Excerpts from a dataset:
* * *

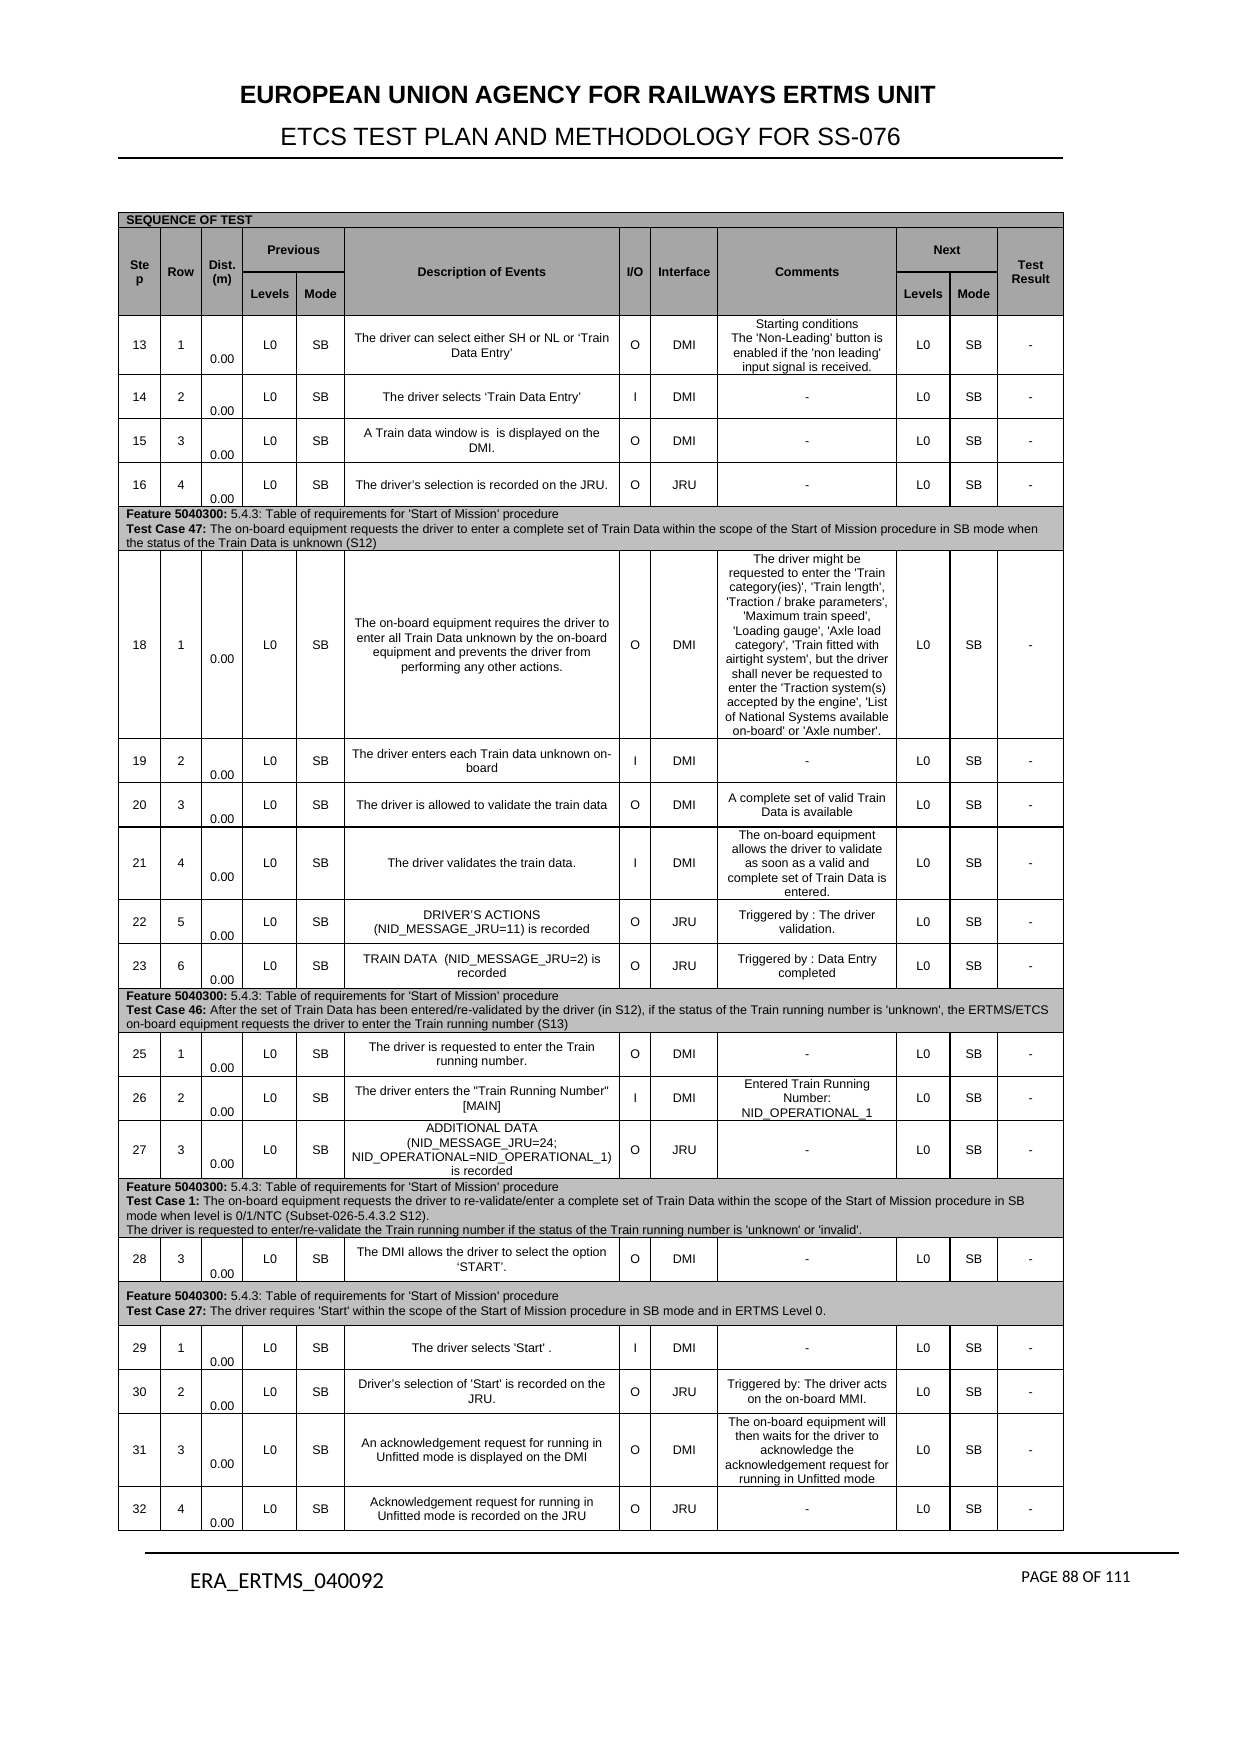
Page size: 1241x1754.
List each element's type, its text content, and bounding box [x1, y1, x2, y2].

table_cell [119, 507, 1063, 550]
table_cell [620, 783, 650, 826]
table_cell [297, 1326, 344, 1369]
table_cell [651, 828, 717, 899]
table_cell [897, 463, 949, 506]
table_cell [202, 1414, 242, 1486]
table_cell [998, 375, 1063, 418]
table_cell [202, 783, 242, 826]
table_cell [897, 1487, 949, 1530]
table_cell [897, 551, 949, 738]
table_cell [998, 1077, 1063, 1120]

* * *

### AIM OF THE EXERCISE
Retype the records above line for line and exactly, omitting their pictures.

### ANSWER TO THIS TASK
Page size: 1241x1754.
List each element's type, its text content, and bounding box [x1, y1, x2, y2].

table_cell [119, 507, 1063, 550]
table_cell [620, 783, 650, 826]
table_cell [297, 1326, 344, 1369]
table_cell [651, 828, 717, 899]
table_cell [897, 463, 949, 506]
table_cell [202, 1414, 242, 1486]
table_cell [998, 375, 1063, 418]
table_cell [202, 783, 242, 826]
table_cell [897, 1487, 949, 1530]
table_cell [897, 551, 949, 738]
table_cell [998, 1077, 1063, 1120]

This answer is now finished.